**INSTRUCTIONS TO FOLLOW:**
All of the data that follows should be given again exactly, without its images.
+++ LISTED RECORDS
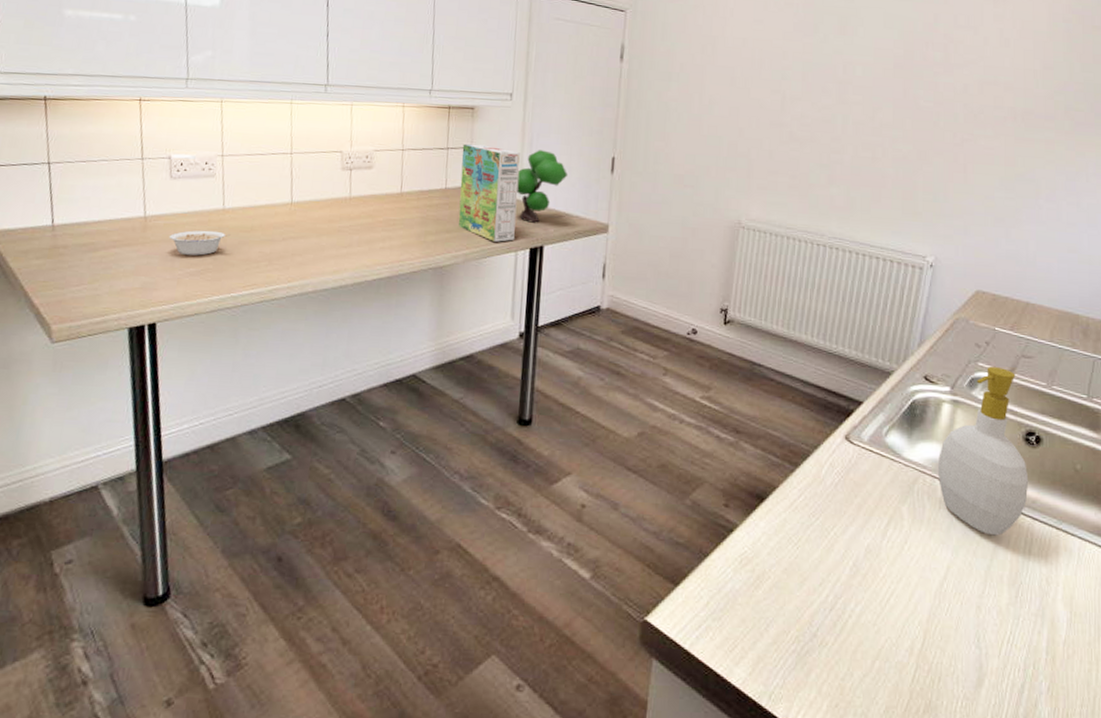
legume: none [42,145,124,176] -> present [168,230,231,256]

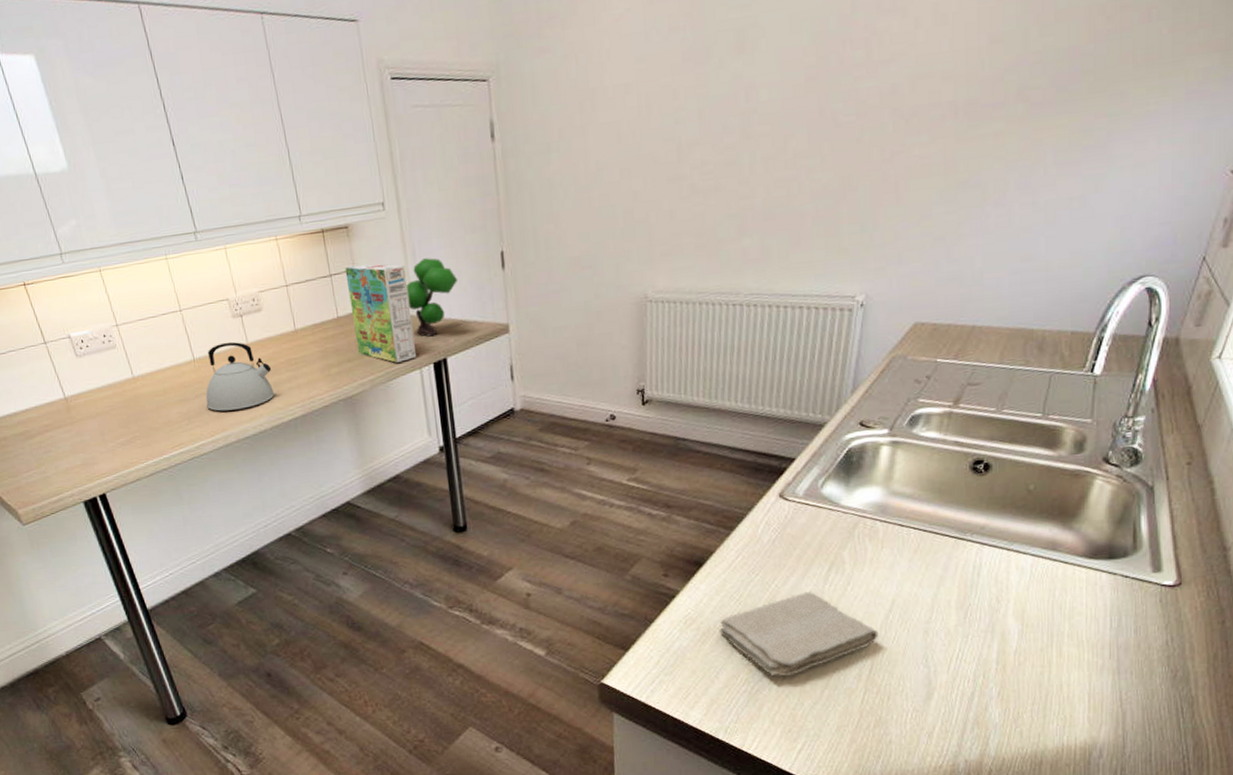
legume: present [168,230,231,256] -> none [92,399,147,428]
kettle: none [292,191,368,260] -> present [205,341,275,412]
washcloth: none [774,545,932,639] -> present [719,592,879,676]
soap bottle: present [938,366,1029,536] -> none [879,399,977,566]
++++++
**WRITTEN ANSWER:**
legume: none [42,145,124,176] -> present [168,230,231,256]

legume: present [168,230,231,256] -> none [92,399,147,428]
kettle: none [292,191,368,260] -> present [205,341,275,412]
washcloth: none [774,545,932,639] -> present [719,592,879,676]
soap bottle: present [938,366,1029,536] -> none [879,399,977,566]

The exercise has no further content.